I nodded. “Oh yeah.”

When he turned back to face Catalina, she said very softly, “That’s it? The police are not going to do anything more than that? You call my husband’s death an accident? You wash your hands and you think that makes you clean?”

“I don’t understand what you’re talking about, Ms. Frias.”

“Detective, my husband’s death was not an accident.” Frias held up his hand like a traffic cop. “Whoa, ma’am, there is absolutely no evidence to suggest—”
 

“What do you mean, no evidence? Sir, Nestor was a windsurfing national champion in the Dominican Republic. He has windsurfed in much stronger wind than what we saw here in Key West on Sunday.”

“Well, he might have been a champion, ma’am, but even champions—”

“No, you did not know my Nestor.”

The detective looked at me as if asking me to help him with this woman. I shrugged. “I’m staying out of this,” I said. “I just told her what I saw.”

Lassiter turned to Catalina and it was obvious that he saw her, really saw her, for the first time. He saw the determined chin held high, the rigid posture, the full lips, and something in his face softened. That was when I realized that Catalina had something of the same effect on men that B.J. had on women.

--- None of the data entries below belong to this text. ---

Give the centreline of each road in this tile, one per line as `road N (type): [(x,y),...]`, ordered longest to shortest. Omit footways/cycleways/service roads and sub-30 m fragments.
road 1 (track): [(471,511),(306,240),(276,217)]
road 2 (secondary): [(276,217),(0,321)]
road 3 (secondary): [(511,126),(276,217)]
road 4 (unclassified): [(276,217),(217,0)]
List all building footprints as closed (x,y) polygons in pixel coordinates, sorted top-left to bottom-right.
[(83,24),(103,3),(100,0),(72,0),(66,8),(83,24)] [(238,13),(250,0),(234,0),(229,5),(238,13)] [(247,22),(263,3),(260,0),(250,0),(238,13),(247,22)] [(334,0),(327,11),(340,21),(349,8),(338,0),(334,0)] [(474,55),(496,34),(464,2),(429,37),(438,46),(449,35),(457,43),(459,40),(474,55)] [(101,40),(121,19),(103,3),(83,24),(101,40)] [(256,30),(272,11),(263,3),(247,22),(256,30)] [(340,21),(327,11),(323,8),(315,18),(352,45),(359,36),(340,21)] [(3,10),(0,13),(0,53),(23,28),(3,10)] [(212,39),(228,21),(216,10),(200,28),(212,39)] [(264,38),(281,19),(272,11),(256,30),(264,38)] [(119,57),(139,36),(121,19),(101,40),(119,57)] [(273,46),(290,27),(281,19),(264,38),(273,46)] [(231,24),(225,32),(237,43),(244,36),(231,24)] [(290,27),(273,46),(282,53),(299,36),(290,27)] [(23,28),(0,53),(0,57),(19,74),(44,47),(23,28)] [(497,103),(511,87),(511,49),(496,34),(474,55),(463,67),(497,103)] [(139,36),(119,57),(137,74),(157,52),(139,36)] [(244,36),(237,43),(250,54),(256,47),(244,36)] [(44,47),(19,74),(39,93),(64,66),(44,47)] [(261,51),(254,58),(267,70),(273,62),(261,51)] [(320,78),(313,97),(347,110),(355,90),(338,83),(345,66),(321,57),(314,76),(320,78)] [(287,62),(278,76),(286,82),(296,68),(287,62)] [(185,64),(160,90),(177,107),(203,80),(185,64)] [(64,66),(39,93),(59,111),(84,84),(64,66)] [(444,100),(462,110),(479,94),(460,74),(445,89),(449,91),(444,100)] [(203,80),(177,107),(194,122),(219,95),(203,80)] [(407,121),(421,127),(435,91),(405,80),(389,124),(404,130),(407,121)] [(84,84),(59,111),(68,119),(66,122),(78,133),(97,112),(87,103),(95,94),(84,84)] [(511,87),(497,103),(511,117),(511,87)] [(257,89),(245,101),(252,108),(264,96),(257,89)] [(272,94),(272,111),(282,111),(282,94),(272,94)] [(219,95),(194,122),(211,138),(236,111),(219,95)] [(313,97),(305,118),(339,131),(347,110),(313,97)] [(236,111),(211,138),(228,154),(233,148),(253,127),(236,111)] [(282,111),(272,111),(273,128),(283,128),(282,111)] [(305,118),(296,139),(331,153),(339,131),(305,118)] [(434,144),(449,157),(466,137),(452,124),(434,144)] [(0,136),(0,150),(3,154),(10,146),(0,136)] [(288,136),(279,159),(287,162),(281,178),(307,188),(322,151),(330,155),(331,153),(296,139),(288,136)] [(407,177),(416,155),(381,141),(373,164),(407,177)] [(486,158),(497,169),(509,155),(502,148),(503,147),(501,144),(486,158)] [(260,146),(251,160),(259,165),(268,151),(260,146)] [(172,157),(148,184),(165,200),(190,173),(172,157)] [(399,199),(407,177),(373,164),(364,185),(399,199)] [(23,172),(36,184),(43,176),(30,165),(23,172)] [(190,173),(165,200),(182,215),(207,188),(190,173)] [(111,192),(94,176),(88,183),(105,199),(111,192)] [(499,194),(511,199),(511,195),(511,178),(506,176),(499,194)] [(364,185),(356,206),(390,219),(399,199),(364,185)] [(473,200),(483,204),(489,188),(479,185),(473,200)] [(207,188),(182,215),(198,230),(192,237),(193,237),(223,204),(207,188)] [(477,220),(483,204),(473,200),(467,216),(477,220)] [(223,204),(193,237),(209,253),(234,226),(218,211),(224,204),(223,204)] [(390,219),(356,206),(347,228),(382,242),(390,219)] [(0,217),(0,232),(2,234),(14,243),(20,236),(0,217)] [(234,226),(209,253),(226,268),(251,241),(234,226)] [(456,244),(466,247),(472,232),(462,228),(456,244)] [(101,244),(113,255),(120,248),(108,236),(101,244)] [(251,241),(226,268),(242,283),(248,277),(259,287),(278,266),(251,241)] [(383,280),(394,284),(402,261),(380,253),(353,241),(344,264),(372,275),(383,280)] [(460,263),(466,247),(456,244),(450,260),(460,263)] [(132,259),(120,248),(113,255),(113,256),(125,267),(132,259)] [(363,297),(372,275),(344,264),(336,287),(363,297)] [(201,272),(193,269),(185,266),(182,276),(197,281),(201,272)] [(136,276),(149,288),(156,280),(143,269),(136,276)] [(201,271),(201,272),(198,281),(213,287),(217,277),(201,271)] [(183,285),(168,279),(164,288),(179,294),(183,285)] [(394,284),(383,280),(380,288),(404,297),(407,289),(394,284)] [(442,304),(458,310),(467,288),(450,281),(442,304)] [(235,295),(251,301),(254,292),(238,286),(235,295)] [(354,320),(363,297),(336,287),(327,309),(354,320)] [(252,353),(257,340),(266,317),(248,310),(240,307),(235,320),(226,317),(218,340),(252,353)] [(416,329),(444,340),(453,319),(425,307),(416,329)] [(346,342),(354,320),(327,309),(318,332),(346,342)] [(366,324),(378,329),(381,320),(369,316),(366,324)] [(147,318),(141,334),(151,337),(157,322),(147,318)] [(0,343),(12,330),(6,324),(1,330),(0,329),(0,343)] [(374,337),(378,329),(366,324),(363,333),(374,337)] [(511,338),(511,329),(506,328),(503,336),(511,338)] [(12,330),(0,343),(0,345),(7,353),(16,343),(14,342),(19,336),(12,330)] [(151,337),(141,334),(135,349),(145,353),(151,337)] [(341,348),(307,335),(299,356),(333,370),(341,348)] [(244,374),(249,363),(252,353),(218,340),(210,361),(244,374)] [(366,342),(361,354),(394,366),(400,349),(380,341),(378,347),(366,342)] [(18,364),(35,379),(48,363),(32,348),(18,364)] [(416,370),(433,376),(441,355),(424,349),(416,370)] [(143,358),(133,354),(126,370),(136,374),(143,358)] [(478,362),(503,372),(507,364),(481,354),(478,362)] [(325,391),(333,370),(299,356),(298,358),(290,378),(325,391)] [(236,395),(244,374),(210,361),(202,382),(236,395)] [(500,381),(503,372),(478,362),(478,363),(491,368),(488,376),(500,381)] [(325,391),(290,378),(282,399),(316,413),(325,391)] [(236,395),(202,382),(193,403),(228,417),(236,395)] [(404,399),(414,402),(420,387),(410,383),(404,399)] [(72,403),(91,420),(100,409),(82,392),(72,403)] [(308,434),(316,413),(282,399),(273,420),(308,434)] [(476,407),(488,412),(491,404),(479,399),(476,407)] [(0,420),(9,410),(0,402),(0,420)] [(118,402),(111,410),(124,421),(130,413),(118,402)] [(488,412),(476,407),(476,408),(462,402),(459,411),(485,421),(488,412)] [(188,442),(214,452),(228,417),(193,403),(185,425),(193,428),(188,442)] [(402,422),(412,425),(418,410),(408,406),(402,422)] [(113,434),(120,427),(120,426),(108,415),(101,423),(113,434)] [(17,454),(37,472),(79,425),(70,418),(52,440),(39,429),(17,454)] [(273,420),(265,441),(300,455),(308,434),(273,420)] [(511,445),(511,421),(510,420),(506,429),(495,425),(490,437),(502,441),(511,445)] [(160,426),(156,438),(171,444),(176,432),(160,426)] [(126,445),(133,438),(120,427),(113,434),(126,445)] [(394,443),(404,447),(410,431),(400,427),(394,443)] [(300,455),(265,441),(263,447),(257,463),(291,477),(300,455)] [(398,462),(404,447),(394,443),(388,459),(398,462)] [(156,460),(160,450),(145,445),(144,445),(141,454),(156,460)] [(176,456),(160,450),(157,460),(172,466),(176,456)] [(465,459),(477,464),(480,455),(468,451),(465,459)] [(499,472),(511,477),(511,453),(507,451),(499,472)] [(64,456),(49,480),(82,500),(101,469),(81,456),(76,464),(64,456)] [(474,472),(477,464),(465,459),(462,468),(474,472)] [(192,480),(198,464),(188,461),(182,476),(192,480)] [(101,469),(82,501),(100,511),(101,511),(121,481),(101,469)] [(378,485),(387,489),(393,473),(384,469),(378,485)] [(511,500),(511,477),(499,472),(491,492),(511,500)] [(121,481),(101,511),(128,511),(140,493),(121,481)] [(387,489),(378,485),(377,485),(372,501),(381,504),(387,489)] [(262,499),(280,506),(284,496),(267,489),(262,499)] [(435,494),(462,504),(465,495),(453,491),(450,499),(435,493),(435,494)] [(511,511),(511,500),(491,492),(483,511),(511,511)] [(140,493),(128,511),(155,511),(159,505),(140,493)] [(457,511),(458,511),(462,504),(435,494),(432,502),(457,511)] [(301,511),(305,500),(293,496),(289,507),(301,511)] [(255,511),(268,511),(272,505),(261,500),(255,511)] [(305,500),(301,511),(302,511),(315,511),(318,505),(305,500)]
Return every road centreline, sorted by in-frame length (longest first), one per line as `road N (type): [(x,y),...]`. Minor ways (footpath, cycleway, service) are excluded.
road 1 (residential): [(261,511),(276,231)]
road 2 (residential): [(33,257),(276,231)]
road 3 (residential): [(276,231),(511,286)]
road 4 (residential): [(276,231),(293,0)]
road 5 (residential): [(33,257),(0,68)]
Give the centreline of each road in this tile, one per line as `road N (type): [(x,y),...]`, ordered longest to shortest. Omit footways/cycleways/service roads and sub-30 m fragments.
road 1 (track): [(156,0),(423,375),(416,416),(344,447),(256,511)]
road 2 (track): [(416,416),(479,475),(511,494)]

She reached for the folder on the table. “Do you have the pictures? Seychelle said the Coast Guard took pictures.”

Lassiter slapped his hand on the folder and drew it closer to him. “No. Bad idea. I don’t think you want to look at these pictures. Not in your condition and all.”
 

“Detective, I want to show you your evidence. Then you can check to see if the wound on his head fits with the mast on the sailboard.”

“Begging your pardon, Ms. Frias, but I think you’ve been watching too many of those TV cop shows. You are understandably upset. Your husband was a very young man. But this accident was a tragedy, and I don’t think you need to make more of it than it was.”

“Show me the photos.” Her voice was quiet, but firm, her eyes locked on his face.

Again the man turned to me with those sad brown eyes that made me feel sorry for him. He didn’t want to cause Catalina any more pain. He didn’t want to show her the photos. He was probably afraid of causing her to have a miscarriage or something, and he wanted me to help.

“Detective Lassiter. Catalina Frias is a very strong and determined woman. I don’t want to be here all afternoon, and I know she won’t leave until she sees those photos. I think you ought to just show them to her.”

Slowly, he opened the folder and extracted two eight-by-ten color glossies. He slid them across the table.